Problem requirements: Except for the images, repeat the entries below word for word.

============================================================

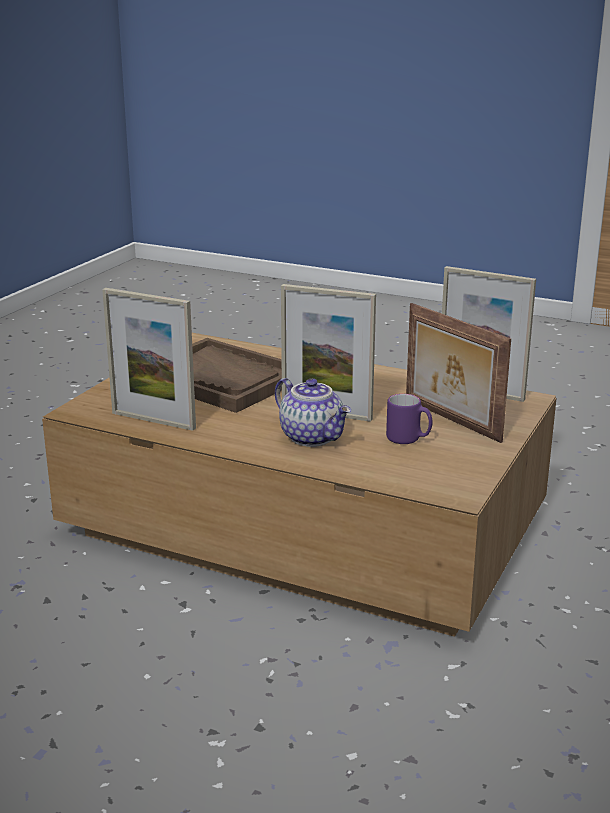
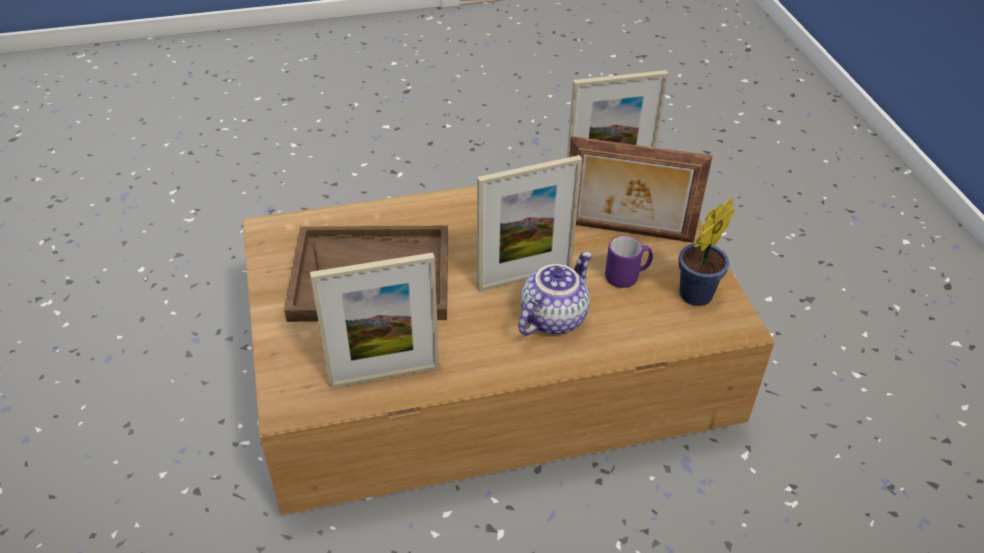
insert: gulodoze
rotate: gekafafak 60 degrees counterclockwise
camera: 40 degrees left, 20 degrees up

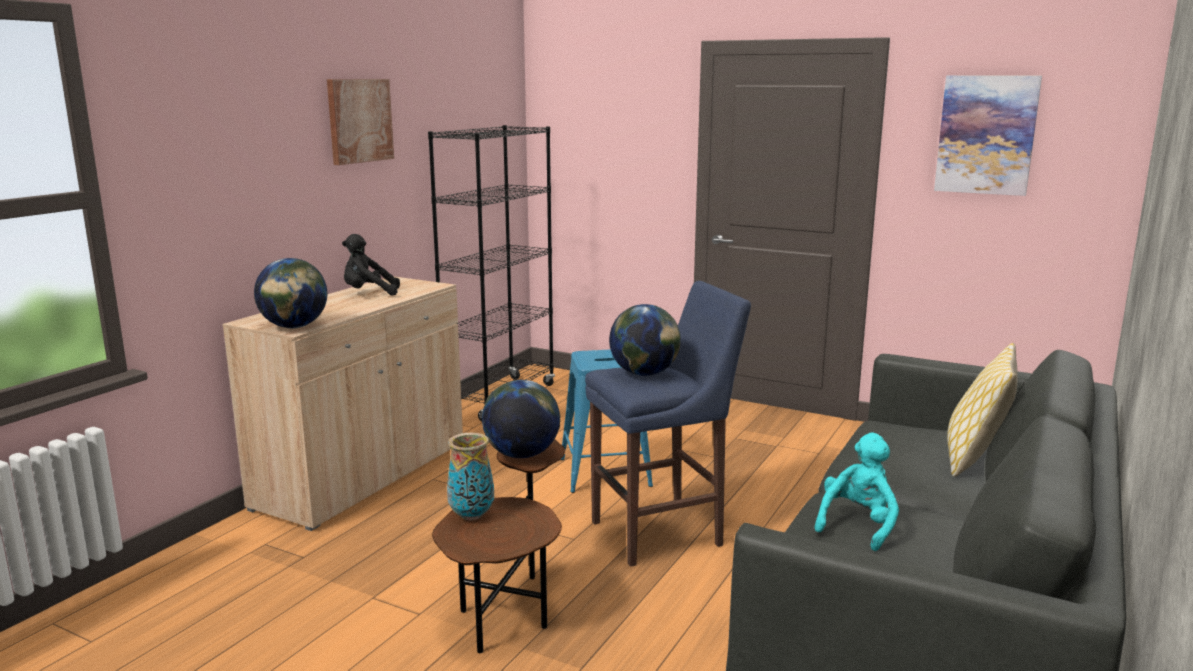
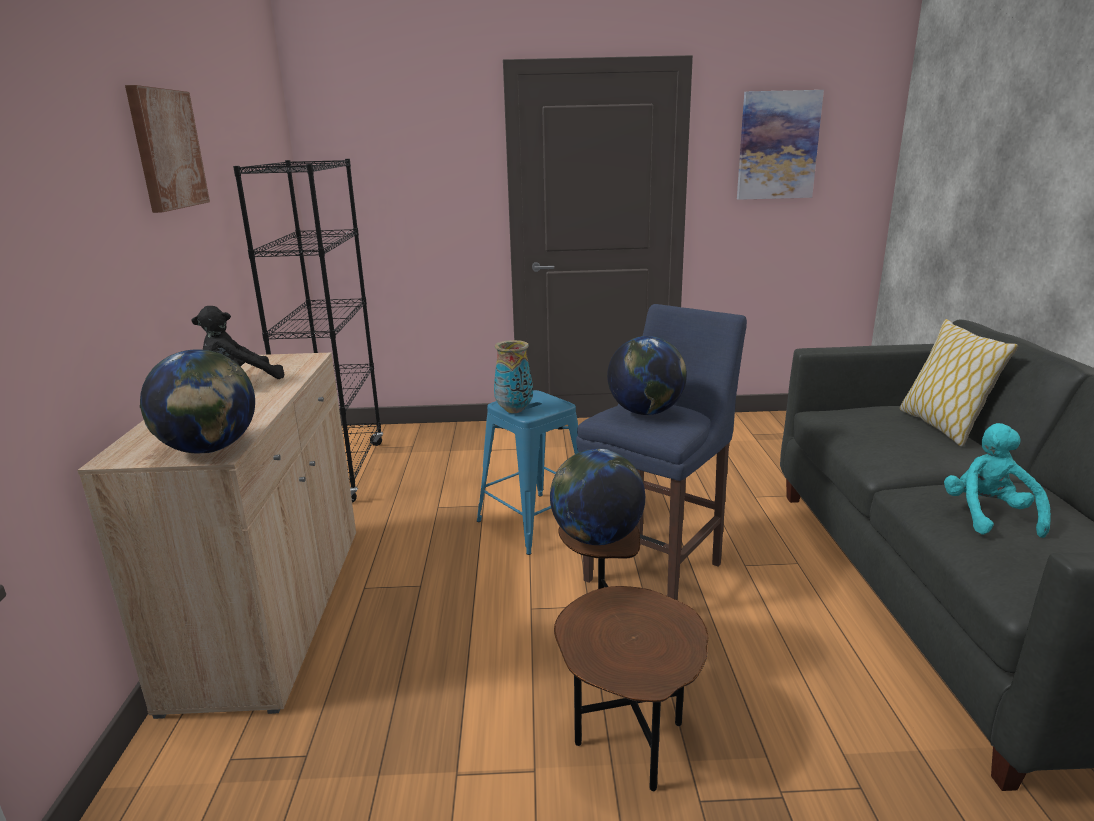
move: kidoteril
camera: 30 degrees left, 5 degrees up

============================================================

Task response:
insert: gulodoze
rotate: gekafafak 60 degrees counterclockwise
camera: 40 degrees left, 20 degrees up

move: kidoteril
camera: 30 degrees left, 5 degrees up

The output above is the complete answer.